In recent economic reports as cited on BBC, China has entered a phase of deflation with consumer prices registering a drop in July, a first in over two years.
The government-issued consumer price index, an indicator of inflation, experienced a 0.3% decrease in comparison to the same month last year.
Expert analysts believe this surge in economic pressure will necessitate the government to adopt measures to rejuvenate demand in the global economy’s second largest power.
This alarming development is subsequent to weak figures in import and export records, instigating doubts about the speed of China’s recuperation process post the pandemic.
The country concurrently addresses the escalating local government debt issue and complications within the housing market.
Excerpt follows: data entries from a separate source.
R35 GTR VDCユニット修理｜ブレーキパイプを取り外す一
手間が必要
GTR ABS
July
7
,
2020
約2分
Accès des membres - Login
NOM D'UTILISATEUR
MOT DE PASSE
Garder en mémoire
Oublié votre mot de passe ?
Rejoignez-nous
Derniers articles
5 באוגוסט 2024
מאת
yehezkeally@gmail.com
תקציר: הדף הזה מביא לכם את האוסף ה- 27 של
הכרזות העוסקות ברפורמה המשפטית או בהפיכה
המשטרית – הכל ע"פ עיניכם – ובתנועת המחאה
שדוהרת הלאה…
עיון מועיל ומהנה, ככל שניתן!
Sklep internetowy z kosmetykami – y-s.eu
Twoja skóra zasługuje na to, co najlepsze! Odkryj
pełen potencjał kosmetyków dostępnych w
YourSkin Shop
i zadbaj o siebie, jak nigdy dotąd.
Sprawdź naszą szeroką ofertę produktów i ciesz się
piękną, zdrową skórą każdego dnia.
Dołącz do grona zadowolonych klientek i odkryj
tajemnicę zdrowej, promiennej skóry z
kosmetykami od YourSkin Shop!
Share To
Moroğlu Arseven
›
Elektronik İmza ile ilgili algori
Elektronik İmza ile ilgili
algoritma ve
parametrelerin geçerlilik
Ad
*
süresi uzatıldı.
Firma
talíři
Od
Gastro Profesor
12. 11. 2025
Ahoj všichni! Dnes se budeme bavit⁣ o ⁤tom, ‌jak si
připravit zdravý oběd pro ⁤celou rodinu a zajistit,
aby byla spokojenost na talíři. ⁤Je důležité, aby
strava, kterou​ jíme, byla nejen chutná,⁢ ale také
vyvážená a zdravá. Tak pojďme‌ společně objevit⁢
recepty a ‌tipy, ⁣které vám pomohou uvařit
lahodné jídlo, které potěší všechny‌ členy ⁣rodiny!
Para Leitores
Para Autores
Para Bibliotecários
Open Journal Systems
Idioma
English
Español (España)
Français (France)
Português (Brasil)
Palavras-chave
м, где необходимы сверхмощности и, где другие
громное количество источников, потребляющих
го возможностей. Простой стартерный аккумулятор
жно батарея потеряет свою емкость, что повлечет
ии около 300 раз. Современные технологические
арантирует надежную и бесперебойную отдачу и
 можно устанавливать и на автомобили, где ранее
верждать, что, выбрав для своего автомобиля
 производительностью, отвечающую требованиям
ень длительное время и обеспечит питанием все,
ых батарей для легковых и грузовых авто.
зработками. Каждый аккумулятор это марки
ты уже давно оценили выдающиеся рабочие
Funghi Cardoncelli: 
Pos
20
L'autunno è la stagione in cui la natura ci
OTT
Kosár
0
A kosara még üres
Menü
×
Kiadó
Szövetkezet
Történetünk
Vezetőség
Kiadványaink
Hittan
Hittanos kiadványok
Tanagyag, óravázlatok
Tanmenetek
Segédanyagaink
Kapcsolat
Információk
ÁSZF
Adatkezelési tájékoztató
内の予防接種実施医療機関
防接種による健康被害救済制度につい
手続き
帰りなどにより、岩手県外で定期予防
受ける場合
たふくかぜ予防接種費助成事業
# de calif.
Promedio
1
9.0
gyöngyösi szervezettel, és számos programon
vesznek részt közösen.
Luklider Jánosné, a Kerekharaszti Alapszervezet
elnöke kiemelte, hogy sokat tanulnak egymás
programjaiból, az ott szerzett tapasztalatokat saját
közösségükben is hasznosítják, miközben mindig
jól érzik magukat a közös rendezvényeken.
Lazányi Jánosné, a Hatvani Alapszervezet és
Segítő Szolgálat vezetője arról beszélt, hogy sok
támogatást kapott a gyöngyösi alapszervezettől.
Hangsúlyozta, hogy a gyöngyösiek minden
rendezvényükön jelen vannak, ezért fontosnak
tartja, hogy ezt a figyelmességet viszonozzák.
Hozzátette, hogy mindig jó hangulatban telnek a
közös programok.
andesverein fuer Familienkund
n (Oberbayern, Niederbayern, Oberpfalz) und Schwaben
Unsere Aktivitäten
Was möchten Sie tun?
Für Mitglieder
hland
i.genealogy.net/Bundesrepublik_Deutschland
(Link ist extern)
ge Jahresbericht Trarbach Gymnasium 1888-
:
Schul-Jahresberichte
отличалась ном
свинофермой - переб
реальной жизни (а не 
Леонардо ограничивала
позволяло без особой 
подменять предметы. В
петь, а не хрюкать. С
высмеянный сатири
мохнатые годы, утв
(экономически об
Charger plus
The record-high youth unemployment is under close scrutiny as an unprecedented 11.58 million university graduates are projected to join the Chinese job market within the year.
Declining prices increase the difficulty for China in reducing its debt. This leads to additional issues, including a decelerated growth rate, as per the analysts’ perspective.
Daniel Murray, a representative from the investment firm EFG Asset Management, asserts that there is no magic formula available to boost inflation. He proposes a basic combination of increased government expenditure and tax reduction, coupled with a more lenient monetary policy.
When did the decline in prices begin?
A surge in customer spending was observed in most developed nations following the termination of pandemic-related constraints. Individuals who had amassed savings suddenly found themselves in a position to spend, while businesses grappled to satisfy the escalating demand.
The dramatic surge in demand for limited supply goods, amplified by escalating energy prices in the aftermath of Russia’s incursion into Ukraine, resulted in price inflation.
This scenario, however, did not play out in China, where the lifting of the world’s most severe COVID-19 restrictions did not lead to a similar inflationary trend. The most recent decline in consumer prices occurred in February 2021.
In fact, Chinese prices have hovered on the brink of deflation for several months, having stagnated earlier this year due to weak demand. The prices imposed by Chinese manufacturers, commonly referred to as factory gate prices, have likewise been on a downward trajectory.
Issues with deflation, an analysis focusing on China
China is a global powerhouse, and is responsible for manufacturing a significant percentage of goods sold worldwide.
One possible benefit from a prolonged deflationary phase in China might be its potential to control inflation in other global areas, such as the UK.
However, an influx of discounted Chinese commodities in the global business arena could negatively influence manufacturers in other countries. It has the potential to cut down investments and may severely impact employment.
Furthermore, an extended period of falling prices in China could adversely affect company revenues and curtail consumer expenditure. It could potentially lead to increased unemployment rates.
Such a deflationary phase could also prompt a decrease in China’s demand – being the globe’s largest consumer base – for essentials such as energy, raw materials and food. This diminution in demand could negatively impinge on global exports.